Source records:
⟨
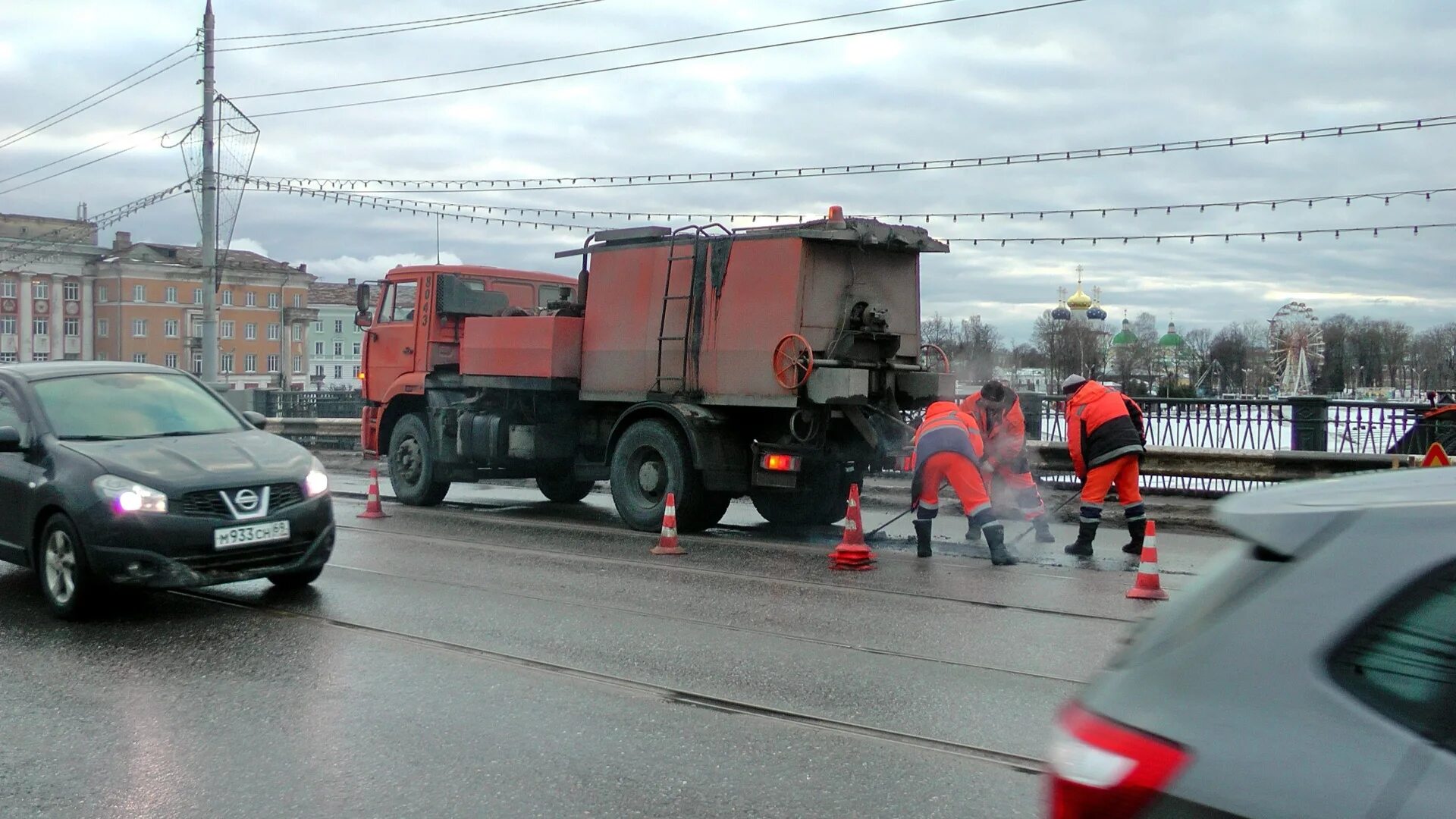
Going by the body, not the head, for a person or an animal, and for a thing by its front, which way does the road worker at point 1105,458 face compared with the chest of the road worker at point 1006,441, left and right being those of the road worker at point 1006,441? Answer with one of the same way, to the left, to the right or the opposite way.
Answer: to the right

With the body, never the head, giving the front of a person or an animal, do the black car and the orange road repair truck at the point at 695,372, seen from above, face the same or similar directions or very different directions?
very different directions

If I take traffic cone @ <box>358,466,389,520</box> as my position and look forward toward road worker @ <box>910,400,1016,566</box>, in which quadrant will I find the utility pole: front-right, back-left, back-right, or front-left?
back-left

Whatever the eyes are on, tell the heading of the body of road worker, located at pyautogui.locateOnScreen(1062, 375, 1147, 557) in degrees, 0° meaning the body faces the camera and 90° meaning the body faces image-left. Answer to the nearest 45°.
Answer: approximately 135°

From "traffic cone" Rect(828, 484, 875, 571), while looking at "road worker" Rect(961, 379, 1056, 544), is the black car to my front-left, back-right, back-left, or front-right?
back-left

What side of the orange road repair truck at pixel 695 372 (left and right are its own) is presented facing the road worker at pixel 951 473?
back

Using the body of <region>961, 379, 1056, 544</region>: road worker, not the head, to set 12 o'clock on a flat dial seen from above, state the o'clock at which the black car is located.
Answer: The black car is roughly at 2 o'clock from the road worker.

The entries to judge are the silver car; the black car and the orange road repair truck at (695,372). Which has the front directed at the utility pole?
the orange road repair truck

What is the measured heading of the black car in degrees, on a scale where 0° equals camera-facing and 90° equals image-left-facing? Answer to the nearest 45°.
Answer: approximately 315°
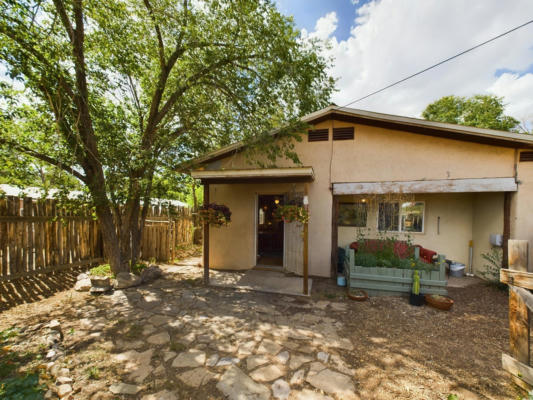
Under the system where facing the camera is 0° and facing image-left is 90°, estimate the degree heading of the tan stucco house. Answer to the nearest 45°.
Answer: approximately 0°

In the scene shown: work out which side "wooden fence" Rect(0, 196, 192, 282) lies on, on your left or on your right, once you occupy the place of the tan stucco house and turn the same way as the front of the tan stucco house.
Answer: on your right

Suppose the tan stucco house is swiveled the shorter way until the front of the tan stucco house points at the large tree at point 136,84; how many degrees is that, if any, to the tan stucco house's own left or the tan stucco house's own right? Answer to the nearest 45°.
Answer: approximately 45° to the tan stucco house's own right

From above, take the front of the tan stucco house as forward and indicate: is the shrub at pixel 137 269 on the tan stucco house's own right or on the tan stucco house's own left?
on the tan stucco house's own right

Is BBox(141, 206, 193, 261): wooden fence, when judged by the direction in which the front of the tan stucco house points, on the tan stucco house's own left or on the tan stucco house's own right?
on the tan stucco house's own right
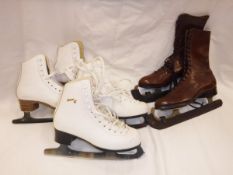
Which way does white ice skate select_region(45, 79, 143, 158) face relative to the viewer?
to the viewer's right

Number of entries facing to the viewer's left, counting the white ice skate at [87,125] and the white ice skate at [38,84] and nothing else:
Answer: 0

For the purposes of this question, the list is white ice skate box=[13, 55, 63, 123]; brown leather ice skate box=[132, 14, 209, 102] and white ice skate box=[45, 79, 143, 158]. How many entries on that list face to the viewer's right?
2

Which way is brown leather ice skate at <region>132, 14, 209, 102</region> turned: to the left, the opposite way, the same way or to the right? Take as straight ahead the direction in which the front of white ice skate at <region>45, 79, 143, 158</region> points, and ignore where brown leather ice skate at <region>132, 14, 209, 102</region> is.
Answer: the opposite way

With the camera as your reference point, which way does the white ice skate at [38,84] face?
facing to the right of the viewer

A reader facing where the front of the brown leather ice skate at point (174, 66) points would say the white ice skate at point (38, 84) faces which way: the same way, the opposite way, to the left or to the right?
the opposite way

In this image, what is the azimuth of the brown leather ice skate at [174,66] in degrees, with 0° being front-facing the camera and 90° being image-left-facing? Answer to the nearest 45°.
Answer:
⟩
▸ Problem statement: Set out the source records above as a numbered list, one line per item, with the blank lines dropped. Leave the pictures out of your answer.

▸ Written solution:
1. Going by the body, not the head, for a person or an animal, and for a thing by its front, which way does the road worker at point 1105,458 face compared with the chest of the road worker at point 1006,441, left and right being those of the road worker at point 1006,441? Answer with one of the same way, to the left, to the right or the opposite way.
2. Answer: to the right
3. With the body, never the head, giving the front of a person or an animal, do the black car and the orange road repair truck at the point at 695,372, seen from above, face the same or similar directions or very different directions?
4. very different directions
5. If I take traffic cone @ <box>358,466,389,520</box> as my position and look forward toward road worker @ <box>910,400,1016,566</box>, in which quadrant will I find the utility pole: front-right, back-left, back-right, or front-left?
6. back-left
7. Whatever the eyes are on, tell the heading of the body of road worker, located at pyautogui.locateOnScreen(1062, 375, 1147, 557) in degrees, 0° meaning the body faces the camera and 90° meaning the body faces image-left. Answer to the nearest 45°.
8. Answer: approximately 135°
9. From "traffic cone" Rect(828, 484, 875, 571), while looking at "road worker" Rect(961, 379, 1056, 544), is the black car to my front-left, back-right, back-left, or front-right?
10. back-left
11. What side of the orange road repair truck at pixel 695 372 (left and right are its own) is presented facing the road worker at pixel 951 473?
12. back
13. Using the body of <region>961, 379, 1056, 544</region>: road worker, not the head, to set 12 o'clock on a flat dial seen from above, state the o'clock at which the black car is located.
14. Answer: The black car is roughly at 2 o'clock from the road worker.
15. The entries to judge are the silver car; the black car and the orange road repair truck at (695,372). Which has the front directed at the utility pole?
16. the orange road repair truck
17. What is the measured heading of the black car in degrees, on a scale where 0° equals camera-facing and 90° equals image-left-facing? Answer to the nearest 45°.
18. Answer: approximately 315°
19. Under the system where facing the camera is 0° and facing image-left is 90°, estimate the degree heading of the tan stucco house. Answer to the nearest 45°.
20. Answer: approximately 0°
21. In the scene shown: work out which side "wooden fence" Rect(0, 196, 192, 282) lies on, on your left or on your right, once you occupy the place of the tan stucco house and turn the same way as the front of the tan stucco house.
22. Answer: on your right
23. Suppose the tan stucco house is swiveled the shorter way until the front of the tan stucco house points at the large tree at point 136,84; how many degrees is that, if any, to the tan stucco house's own left or the tan stucco house's own right? Answer to the nearest 45°.
24. Answer: approximately 45° to the tan stucco house's own right
25. From above, take the front of the tan stucco house as forward and indicate: is the shrub at pixel 137 269 on the tan stucco house's own right or on the tan stucco house's own left?
26. on the tan stucco house's own right
27. Is BBox(141, 206, 193, 261): wooden fence, when judged by the direction in which the front of the tan stucco house points, on the tan stucco house's own left or on the tan stucco house's own right?
28. on the tan stucco house's own right
29. Which way does white ice skate select_region(45, 79, 143, 158) face relative to the viewer?
30. to the viewer's right
31. Number of entries facing to the viewer's left, counting the white ice skate at [87,125] and the white ice skate at [38,84] and nothing else:
32. Answer: 0
33. For the purposes of this question, the list is white ice skate box=[13, 55, 63, 123]; brown leather ice skate box=[132, 14, 209, 102] and white ice skate box=[45, 79, 143, 158]. How many entries on that list face to the viewer's right?
34. 2
35. Which way is brown leather ice skate at <region>132, 14, 209, 102</region> turned: to the left, the opposite way, the same way or to the right? Take as straight ahead the direction in which the front of white ice skate at <region>45, 79, 143, 158</region> points, and ignore where brown leather ice skate at <region>132, 14, 209, 102</region> is.
36. Answer: the opposite way
37. With the camera as your reference point, which way does the white ice skate at [38,84] face?
38. facing to the right of the viewer
39. A reader facing where the front of the brown leather ice skate at point (174, 66) points would say the white ice skate at point (38, 84) faces which way: the same way, the opposite way, to the left or to the right?
40. the opposite way
41. In this image, what is the azimuth of the brown leather ice skate at [174,66] in degrees, with 0° being front-facing the camera and 90° being image-left-facing? Answer to the nearest 45°.
42. Answer:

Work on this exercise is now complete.